=== WHAT THIS TASK INVOLVES ===
Every record shown here needs to be repeated exactly.

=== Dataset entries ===

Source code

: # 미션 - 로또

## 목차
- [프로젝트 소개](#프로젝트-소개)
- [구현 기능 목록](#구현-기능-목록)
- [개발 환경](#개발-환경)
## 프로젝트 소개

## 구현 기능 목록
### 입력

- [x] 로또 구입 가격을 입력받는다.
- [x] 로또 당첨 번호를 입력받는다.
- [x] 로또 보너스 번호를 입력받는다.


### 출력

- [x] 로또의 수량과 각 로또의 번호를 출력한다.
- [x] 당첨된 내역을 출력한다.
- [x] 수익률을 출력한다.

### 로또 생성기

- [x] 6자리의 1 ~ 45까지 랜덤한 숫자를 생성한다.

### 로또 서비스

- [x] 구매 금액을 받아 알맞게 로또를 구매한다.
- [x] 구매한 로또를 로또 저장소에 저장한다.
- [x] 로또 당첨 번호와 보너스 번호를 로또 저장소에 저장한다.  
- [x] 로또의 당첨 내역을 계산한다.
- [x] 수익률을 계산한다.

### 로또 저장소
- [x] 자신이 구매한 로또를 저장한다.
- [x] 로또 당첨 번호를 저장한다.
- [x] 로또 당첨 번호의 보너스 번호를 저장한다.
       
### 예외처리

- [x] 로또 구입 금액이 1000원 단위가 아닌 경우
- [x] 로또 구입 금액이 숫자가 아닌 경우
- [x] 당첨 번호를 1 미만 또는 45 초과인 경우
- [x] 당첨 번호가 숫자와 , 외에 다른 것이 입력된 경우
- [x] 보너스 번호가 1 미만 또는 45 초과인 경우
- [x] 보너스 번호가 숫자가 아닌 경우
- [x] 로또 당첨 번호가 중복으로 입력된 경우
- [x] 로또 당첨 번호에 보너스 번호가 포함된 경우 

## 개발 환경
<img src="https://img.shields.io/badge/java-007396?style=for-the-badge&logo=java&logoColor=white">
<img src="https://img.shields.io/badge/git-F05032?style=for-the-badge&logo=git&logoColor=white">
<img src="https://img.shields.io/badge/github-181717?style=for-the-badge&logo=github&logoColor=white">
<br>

=== SOLUTION ===
Source code

: # 미션 - 로또

## 목차
- [프로젝트 소개](#프로젝트-소개)
- [구현 기능 목록](#구현-기능-목록)
- [개발 환경](#개발-환경)
## 프로젝트 소개

## 구현 기능 목록
### 입력

- [x] 로또 구입 가격을 입력받는다.
- [x] 로또 당첨 번호를 입력받는다.
- [x] 로또 보너스 번호를 입력받는다.


### 출력

- [x] 로또의 수량과 각 로또의 번호를 출력한다.
- [x] 당첨된 내역을 출력한다.
- [x] 수익률을 출력한다.

### 로또 생성기

- [x] 6자리의 1 ~ 45까지 랜덤한 숫자를 생성한다.

### 로또 서비스

- [x] 구매 금액을 받아 알맞게 로또를 구매한다.
- [x] 구매한 로또를 로또 저장소에 저장한다.
- [x] 로또 당첨 번호와 보너스 번호를 로또 저장소에 저장한다.  
- [x] 로또의 당첨 내역을 계산한다.
- [x] 수익률을 계산한다.

### 로또 저장소
- [x] 자신이 구매한 로또를 저장한다.
- [x] 로또 당첨 번호를 저장한다.
- [x] 로또 당첨 번호의 보너스 번호를 저장한다.
       
### 예외처리

- [x] 로또 구입 금액이 1000원 단위가 아닌 경우
- [x] 로또 구입 금액이 숫자가 아닌 경우
- [x] 당첨 번호를 1 미만 또는 45 초과인 경우
- [x] 당첨 번호가 숫자와 , 외에 다른 것이 입력된 경우
- [x] 보너스 번호가 1 미만 또는 45 초과인 경우
- [x] 보너스 번호가 숫자가 아닌 경우
- [x] 로또 당첨 번호가 중복으로 입력된 경우
- [x] 로또 당첨 번호에 보너스 번호가 포함된 경우 

## 개발 환경
<img src="https://img.shields.io/badge/java-007396?style=for-the-badge&logo=java&logoColor=white">
<img src="https://img.shields.io/badge/git-F05032?style=for-the-badge&logo=git&logoColor=white">
<img src="https://img.shields.io/badge/github-181717?style=for-the-badge&logo=github&logoColor=white">
<br>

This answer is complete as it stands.